_Supplied material_
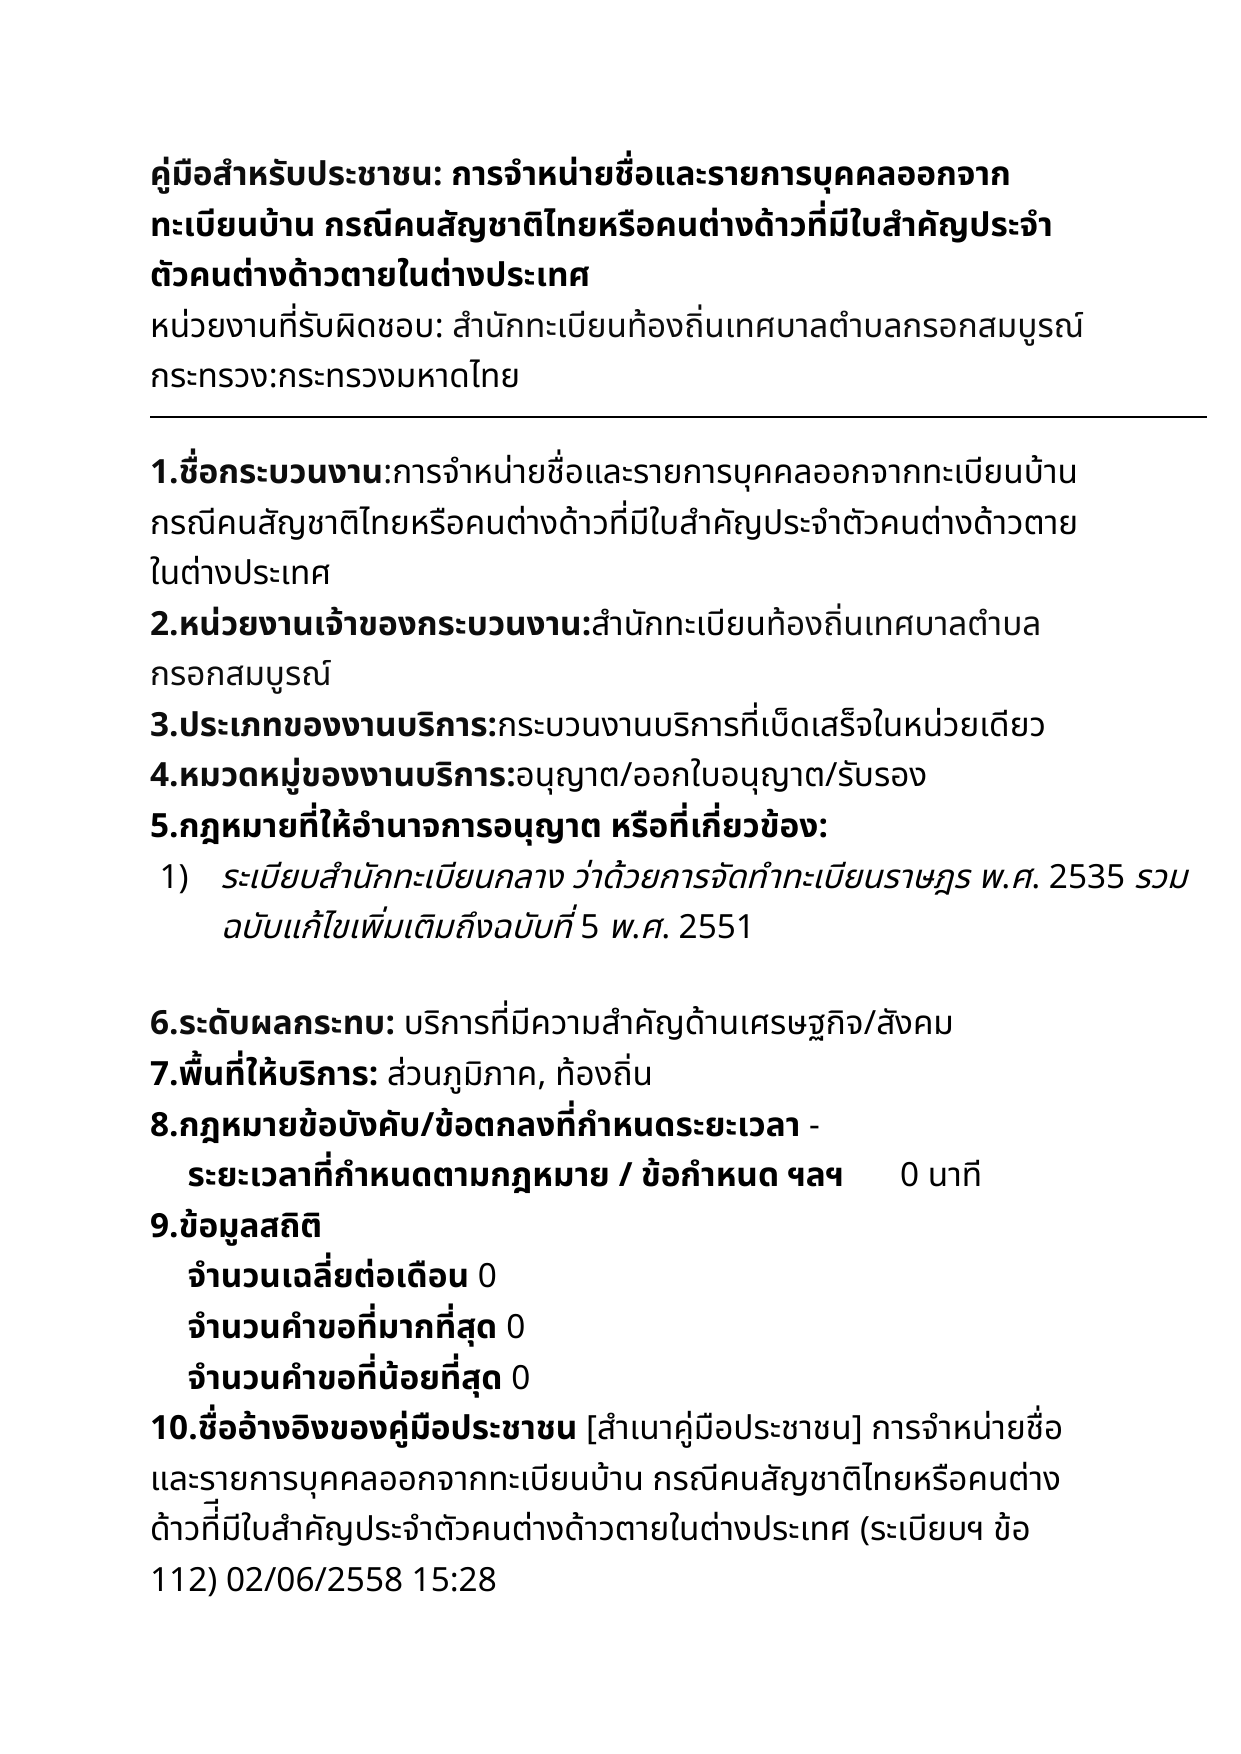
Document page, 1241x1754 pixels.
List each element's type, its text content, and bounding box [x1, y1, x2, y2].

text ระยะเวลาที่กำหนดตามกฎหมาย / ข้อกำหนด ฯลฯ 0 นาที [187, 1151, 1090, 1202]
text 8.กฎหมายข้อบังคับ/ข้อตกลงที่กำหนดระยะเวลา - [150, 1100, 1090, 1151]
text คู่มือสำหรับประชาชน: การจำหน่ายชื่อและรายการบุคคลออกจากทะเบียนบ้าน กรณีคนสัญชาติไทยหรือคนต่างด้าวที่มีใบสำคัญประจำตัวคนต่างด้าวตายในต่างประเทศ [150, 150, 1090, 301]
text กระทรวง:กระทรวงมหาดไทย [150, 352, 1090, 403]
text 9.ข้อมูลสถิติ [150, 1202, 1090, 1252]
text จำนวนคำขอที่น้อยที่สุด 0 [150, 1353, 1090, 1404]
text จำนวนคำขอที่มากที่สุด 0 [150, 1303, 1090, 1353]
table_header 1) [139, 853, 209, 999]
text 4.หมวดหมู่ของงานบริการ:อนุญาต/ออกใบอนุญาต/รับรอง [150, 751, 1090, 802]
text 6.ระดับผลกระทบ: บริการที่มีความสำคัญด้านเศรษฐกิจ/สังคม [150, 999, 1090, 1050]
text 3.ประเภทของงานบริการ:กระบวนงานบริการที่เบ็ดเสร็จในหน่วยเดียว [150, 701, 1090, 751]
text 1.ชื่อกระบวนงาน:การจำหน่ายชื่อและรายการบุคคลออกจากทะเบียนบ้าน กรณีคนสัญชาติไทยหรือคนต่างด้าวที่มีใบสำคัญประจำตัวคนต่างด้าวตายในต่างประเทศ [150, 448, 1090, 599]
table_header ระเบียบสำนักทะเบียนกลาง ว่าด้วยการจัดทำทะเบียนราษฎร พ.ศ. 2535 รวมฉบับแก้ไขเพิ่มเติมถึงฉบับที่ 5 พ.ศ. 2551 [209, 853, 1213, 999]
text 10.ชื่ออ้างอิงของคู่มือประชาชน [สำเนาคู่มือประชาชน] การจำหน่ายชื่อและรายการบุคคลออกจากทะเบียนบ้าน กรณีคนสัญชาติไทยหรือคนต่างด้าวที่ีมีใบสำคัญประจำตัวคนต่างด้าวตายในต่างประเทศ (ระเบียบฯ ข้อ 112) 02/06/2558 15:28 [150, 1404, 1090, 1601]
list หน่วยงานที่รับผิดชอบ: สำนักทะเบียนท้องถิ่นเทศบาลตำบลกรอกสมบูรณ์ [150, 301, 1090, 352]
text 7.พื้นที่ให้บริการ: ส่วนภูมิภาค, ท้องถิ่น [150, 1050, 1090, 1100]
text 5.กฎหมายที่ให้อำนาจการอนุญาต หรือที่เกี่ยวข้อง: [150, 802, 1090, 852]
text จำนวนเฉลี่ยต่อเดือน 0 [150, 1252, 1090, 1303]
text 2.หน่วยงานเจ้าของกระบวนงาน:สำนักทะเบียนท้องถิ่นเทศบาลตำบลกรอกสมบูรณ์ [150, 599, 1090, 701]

_Assignment_
Only the lines above that include the word "การท" belong in the answer; copy each one.

_Answer section_
text 6.ระดับผลกระทบ: บริการที่มีความสำคัญด้านเศรษฐกิจ/สังคม [150, 999, 1090, 1050]
text 3.ประเภทของงานบริการ:กระบวนงานบริการที่เบ็ดเสร็จในหน่วยเดียว [150, 701, 1090, 751]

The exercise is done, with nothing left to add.